#### [Goal of the exercise]
Please quote exactly the lines below from the line containing "left knee: (534, 665, -39)" to the line containing "right shoulder: (1160, 190, 19)", both lines included, and nothing else.

#### [Provided material]
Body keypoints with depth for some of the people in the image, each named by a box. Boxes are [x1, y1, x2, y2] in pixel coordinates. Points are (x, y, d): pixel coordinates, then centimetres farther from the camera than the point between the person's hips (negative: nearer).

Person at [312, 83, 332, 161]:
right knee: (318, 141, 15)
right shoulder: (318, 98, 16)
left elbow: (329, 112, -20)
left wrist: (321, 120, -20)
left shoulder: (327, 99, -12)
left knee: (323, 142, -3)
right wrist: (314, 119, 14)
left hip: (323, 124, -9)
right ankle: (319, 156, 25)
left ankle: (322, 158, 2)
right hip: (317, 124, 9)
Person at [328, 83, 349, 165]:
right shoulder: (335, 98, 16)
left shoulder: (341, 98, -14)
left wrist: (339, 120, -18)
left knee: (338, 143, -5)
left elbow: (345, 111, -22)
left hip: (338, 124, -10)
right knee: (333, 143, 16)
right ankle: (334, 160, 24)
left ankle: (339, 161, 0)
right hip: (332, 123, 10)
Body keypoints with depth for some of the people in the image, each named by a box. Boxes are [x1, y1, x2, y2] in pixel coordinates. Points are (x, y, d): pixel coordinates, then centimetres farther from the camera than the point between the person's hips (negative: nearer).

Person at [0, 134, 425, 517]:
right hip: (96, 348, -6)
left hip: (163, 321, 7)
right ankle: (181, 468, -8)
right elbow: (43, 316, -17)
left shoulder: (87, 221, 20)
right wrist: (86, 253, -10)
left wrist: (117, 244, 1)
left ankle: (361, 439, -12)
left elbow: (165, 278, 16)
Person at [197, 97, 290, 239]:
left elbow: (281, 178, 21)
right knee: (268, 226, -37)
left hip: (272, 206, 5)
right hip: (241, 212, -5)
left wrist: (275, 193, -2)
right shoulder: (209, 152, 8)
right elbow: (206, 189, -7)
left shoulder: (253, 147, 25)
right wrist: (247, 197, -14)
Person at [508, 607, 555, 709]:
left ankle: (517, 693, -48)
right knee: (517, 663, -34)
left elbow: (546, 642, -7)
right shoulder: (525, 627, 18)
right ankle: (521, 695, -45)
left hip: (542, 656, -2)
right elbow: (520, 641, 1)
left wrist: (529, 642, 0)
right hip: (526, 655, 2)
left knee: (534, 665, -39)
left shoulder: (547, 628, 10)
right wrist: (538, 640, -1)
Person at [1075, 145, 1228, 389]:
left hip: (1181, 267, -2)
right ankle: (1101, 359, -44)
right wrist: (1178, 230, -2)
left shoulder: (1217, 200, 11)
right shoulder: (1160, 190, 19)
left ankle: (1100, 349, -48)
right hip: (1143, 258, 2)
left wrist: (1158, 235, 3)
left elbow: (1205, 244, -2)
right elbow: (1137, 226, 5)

* * *

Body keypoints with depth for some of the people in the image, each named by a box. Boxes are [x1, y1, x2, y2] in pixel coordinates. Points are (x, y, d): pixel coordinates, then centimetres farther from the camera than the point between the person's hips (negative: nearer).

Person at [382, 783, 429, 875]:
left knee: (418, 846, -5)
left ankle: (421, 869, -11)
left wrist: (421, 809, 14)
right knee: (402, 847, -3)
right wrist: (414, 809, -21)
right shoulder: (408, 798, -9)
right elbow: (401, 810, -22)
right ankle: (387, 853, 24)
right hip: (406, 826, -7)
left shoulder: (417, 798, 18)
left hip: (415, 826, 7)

---

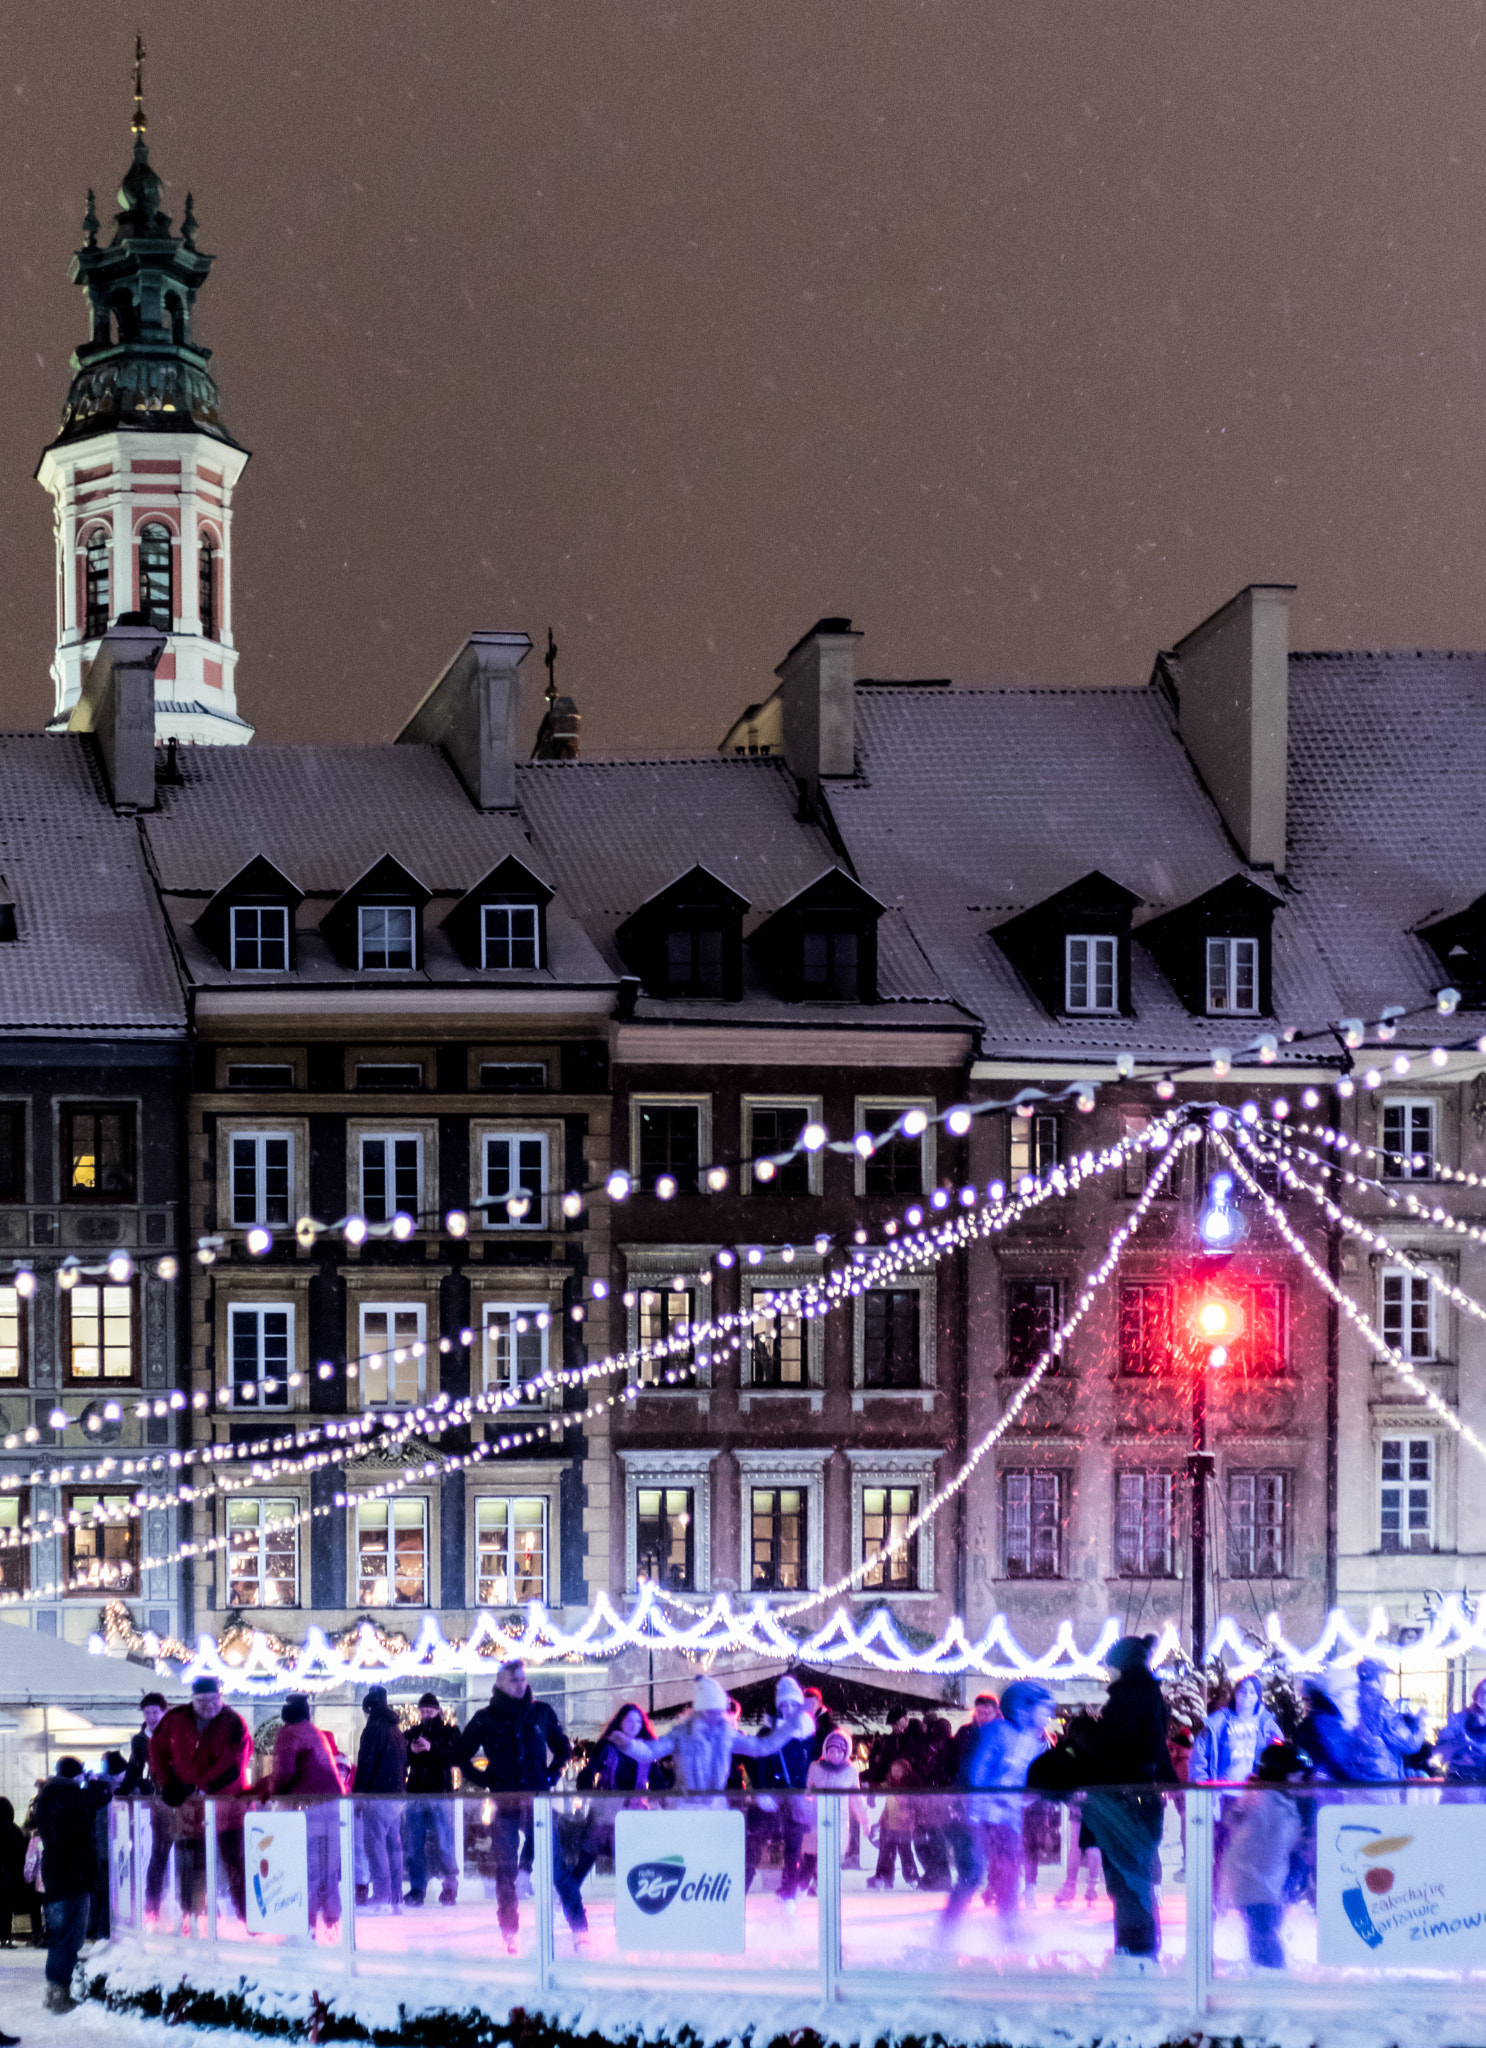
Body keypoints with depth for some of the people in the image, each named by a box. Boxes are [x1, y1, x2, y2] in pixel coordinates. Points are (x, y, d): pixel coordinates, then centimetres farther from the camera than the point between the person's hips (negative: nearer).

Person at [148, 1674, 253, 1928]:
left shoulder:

#### [Answer to this exercise]
left knee: (534, 665, -39)
left shoulder: (547, 628, 10)
right wrist: (538, 640, -1)
Person at [1075, 145, 1228, 389]:
left hip: (1181, 267, -2)
right ankle: (1101, 359, -44)
right wrist: (1178, 230, -2)
left shoulder: (1217, 200, 11)
right shoulder: (1160, 190, 19)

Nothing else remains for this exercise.